Die gute Nachricht für die Anhänger des Verbleibs von Schottland im Königreich: Gemäss Umfragen ist die Mehrheit der Schotten dafür. Die schlechte: Die Mehrheit ist knapp.
Kurz vor dem Referendum über Schottlands Unabhängigkeit sehen Umfragen weiter einen knappen Vorsprung für die Gegner einer Abspaltung. Nach einer Umfrage im Auftrag der Zeitung «Daily Telegraph» lehnen 52 Prozent der Schotten eine Eigenständigkeit ab.
48 Prozent sind dafür, wie aus der am späten Dienstagabend veröffentlichten Umfrage des Instituts Opinium hervorging. Die Werte entsprachen einer Erhebung des Instituts ICM für die Zeitung «The Scotsman».

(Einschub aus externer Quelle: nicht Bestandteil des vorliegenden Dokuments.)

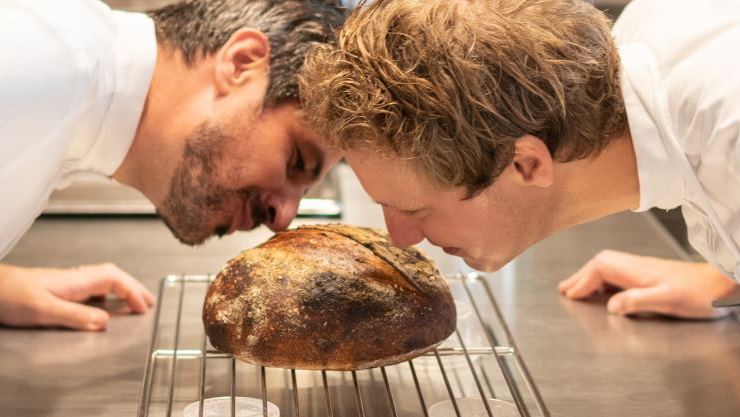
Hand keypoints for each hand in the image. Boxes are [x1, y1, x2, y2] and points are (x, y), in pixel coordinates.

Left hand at [0, 263, 154, 329]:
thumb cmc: (10, 294)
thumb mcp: (44, 309)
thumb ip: (75, 315)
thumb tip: (105, 322)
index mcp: (76, 281)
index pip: (114, 280)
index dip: (132, 292)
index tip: (143, 306)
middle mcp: (74, 279)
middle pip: (113, 276)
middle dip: (133, 287)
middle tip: (148, 301)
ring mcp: (66, 283)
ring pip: (103, 279)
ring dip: (121, 288)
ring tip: (132, 300)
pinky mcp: (57, 289)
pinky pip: (91, 286)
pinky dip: (105, 292)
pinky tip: (101, 302)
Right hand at [558, 250, 737, 318]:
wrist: (722, 283)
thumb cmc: (699, 292)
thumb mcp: (667, 300)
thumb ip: (637, 301)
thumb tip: (611, 305)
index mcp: (636, 270)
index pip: (599, 269)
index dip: (582, 281)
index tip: (570, 294)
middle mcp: (636, 266)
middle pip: (600, 265)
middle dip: (580, 276)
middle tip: (564, 288)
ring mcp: (643, 269)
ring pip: (608, 268)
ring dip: (590, 276)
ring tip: (577, 288)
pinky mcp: (650, 275)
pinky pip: (617, 274)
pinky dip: (603, 280)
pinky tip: (605, 291)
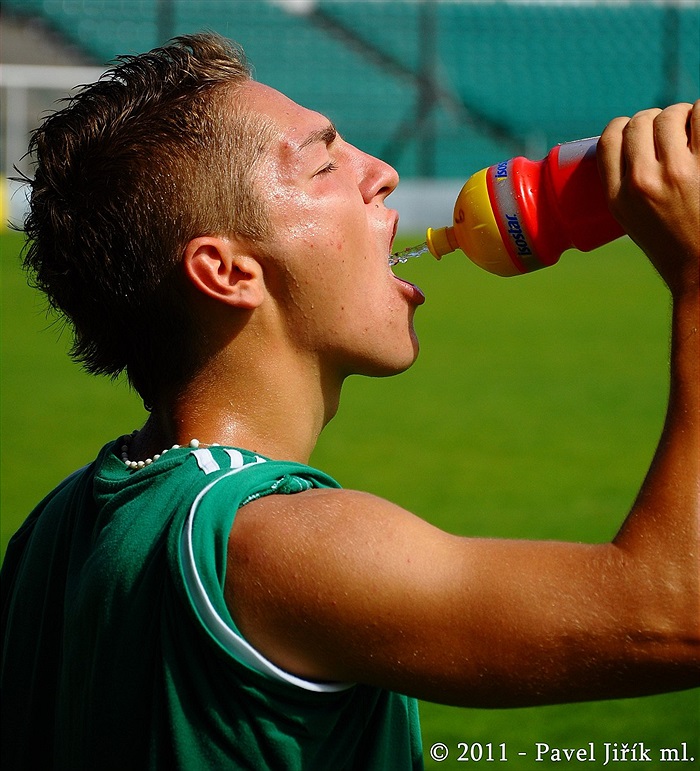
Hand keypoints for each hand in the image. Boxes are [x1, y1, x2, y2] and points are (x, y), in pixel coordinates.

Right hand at [598, 100, 699, 297]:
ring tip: (691, 129)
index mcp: (618, 197)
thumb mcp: (631, 221)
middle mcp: (642, 183)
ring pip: (672, 114)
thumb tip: (639, 142)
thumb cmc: (673, 244)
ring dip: (682, 115)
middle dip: (656, 120)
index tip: (638, 132)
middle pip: (641, 122)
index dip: (624, 126)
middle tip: (670, 133)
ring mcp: (676, 173)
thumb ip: (627, 186)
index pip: (610, 138)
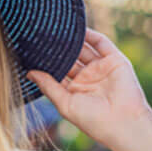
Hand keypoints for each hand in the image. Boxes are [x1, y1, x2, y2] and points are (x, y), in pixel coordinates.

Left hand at [27, 28, 150, 142]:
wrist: (123, 122)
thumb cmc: (93, 120)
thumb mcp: (65, 104)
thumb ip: (48, 86)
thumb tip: (29, 73)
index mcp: (75, 90)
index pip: (58, 70)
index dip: (46, 62)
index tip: (30, 51)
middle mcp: (87, 77)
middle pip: (70, 57)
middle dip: (58, 48)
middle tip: (41, 34)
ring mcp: (101, 68)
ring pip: (84, 48)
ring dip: (72, 39)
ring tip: (56, 28)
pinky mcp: (114, 60)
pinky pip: (101, 43)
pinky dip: (90, 34)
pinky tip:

Allerdings waren die Unentschlossenen bei dieser Umfrage nicht mit eingerechnet. Bezieht man diese mit ein, dann liegen die Gegner demnach bei 45 Prozent, die Befürworter der Abspaltung bei 41 Prozent. Ein erstaunlich hoher Anteil von 14 Prozent weiss noch immer nicht, ob sie «Yes» oder «No» ankreuzen werden, wie es hiess.
Die Schotten stimmen am Donnerstag ab. Sollte mehr als die Hälfte mit Ja stimmen, würde das Land im Frühjahr 2016 unabhängig. Der britische Premierminister David Cameron hatte zuletzt intensiv für den Verbleib Schottlands im Vereinigten Königreich geworben und in einem offenen Brief maximale Autonomie unter dem Dach der britischen Union zugesagt.
Regionen opponieren gegen Zusagen
Wenn das Land beim Referendum die vollständige Unabhängigkeit ablehne, könne es etwa über die Gesundheitsausgaben selbst entscheiden, heisst es in dem Brief, den neben Cameron auch Oppositionsführer Ed Miliband von der Labour Partei und Vizepremier Nick Clegg von den Liberaldemokraten unterzeichneten.
Der Brief unter der Überschrift «The Vow» (Der Schwur) war am Dienstag auf der Titelseite des schottischen Massenblatts «Daily Record» erschienen. Konkrete Zusagen wurden jedoch nicht gemacht.
Seit Wochen mahnen Parlamentsabgeordnete aus anderen britischen Regionen wie Wales oder aus dem Norden von England, es dürften Schottland nicht weitere Zusagen gemacht werden, ohne dass auch die englischen Regionen mehr Mitsprache bekämen. Grossbritannien verfügt bisher über keine klaren föderalen Strukturen.
Kundgebung in London
Im Westminster-Parlament herrscht derzeit die skurrile Situation, dass Abgeordnete aus Schottland zwar über Gesetze mitbestimmen dürfen, die nur England betreffen, die Schotten aber einen Teil ihrer Gesetze in Edinburgh selbst machen. Dieser Effekt würde durch die Zusage vom Dienstag weiter verschärft.
Indessen mobilisierten beide Lager noch einmal alle Kräfte, um vor allem die noch unentschlossenen Wähler auf ihre Seite zu ziehen. Auf dem Trafalgar Square in London hatten sich am Montagabend mehrere Tausend Menschen versammelt, um Schottland zum Verbleib bei Grossbritannien aufzurufen. Unter anderem gehörte Musiker Bob Geldof zu den Unterstützern.